There are hockey games and then there are games like Game One of the 2013 Stanley Cup final.
One often has two choices when faced with triple OT. Either go to bed, eat a banana, have another beer, accept the fact that you’ll be late for work tomorrow, and sit back and enjoy. It’s the latter you ought to choose: this is why you watched all year, after all, wasn’t it? This is why you put up with the threat of a season cancellation, and why you came back to the league despite all the vows you’d stay away just to spite the labour dispute, right? When it’s this good, the answer is yes.

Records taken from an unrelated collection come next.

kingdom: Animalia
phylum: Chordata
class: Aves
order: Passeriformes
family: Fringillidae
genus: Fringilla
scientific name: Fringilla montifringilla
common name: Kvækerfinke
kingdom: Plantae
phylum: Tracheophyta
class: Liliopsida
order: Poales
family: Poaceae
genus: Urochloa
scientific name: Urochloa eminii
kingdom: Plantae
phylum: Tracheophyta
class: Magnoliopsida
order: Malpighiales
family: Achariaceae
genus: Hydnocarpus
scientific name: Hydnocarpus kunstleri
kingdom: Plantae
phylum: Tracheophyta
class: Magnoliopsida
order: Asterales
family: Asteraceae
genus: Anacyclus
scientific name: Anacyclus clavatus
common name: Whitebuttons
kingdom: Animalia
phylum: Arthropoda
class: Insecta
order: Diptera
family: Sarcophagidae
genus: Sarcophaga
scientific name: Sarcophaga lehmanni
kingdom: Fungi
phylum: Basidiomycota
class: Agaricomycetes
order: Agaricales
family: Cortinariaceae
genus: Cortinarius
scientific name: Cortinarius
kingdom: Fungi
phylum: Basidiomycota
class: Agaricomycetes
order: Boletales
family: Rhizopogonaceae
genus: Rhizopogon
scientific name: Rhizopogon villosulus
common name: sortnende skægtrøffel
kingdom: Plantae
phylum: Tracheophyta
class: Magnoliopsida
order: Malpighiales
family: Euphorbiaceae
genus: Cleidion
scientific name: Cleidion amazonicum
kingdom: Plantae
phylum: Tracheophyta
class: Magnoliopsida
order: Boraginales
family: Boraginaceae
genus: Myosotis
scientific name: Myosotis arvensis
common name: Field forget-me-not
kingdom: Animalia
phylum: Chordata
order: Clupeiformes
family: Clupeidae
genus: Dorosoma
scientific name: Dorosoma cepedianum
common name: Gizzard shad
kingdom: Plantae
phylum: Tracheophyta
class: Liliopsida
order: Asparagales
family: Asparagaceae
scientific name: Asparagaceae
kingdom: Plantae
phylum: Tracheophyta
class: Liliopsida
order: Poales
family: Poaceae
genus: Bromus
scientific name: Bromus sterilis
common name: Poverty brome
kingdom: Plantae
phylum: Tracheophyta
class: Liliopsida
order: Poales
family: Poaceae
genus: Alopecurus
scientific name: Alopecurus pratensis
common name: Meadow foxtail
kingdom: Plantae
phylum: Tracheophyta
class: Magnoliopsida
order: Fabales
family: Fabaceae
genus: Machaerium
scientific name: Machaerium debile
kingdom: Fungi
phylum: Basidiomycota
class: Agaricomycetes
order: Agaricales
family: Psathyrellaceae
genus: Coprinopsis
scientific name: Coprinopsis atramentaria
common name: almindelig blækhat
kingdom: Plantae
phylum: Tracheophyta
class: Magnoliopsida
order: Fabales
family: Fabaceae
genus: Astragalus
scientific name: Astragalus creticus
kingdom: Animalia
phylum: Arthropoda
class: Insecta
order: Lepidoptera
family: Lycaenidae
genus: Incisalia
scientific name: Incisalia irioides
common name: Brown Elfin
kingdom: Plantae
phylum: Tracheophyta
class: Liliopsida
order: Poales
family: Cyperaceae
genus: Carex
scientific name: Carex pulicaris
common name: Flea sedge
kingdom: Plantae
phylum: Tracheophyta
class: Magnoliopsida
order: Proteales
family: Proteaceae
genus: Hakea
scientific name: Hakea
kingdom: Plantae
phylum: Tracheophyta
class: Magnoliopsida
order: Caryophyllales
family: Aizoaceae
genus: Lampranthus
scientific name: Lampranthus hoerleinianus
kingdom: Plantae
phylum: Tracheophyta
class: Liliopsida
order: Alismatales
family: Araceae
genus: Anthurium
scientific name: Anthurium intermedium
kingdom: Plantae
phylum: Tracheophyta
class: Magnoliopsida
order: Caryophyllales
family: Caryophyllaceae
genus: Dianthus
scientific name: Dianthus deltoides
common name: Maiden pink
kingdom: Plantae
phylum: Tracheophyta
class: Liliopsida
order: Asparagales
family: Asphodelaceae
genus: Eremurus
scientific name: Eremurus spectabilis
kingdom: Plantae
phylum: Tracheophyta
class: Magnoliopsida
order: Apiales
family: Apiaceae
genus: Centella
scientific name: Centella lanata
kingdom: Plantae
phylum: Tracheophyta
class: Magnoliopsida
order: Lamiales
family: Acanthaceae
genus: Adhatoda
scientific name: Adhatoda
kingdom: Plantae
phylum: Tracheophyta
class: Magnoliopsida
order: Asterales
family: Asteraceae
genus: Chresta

All of which to say Game One was an epic, not only for its length, but for the narrative it built. It was close from the beginning, even though Boston took a 3-1 lead into the middle of the third period, thanks to Milan Lucic playing some of the best hockey of his postseason. Chicago battled back, amazingly, almost unbelievably, thanks in part to an errant left skate of Bruins defenceman Andrew Ference which deflected in the tying goal just over 12 minutes into the third.
And then we all sat and waited. Into the third overtime period. Chicago was called for too many men. They killed it off. It happened again. They killed it off. Boston – Tyler Seguin in particular – came close to ending it a few times. He didn’t. Michael Frolik hit the crossbar. On and on it went. Everyone online started talking about that triple overtime Petr Klima goal against an earlier Boston team, in 1990, the longest playoff game in history, when the Edmonton Oilers bested the Bruins at the 55-minute mark of overtime.
We didn’t get quite that far. Just 52 minutes into extra time and after 117 shots were exchanged, Andrew Shaw from the Blackhawks managed to put one home for the winner to take it 4-3. It now stands as the fifth-longest game in NHL playoff history.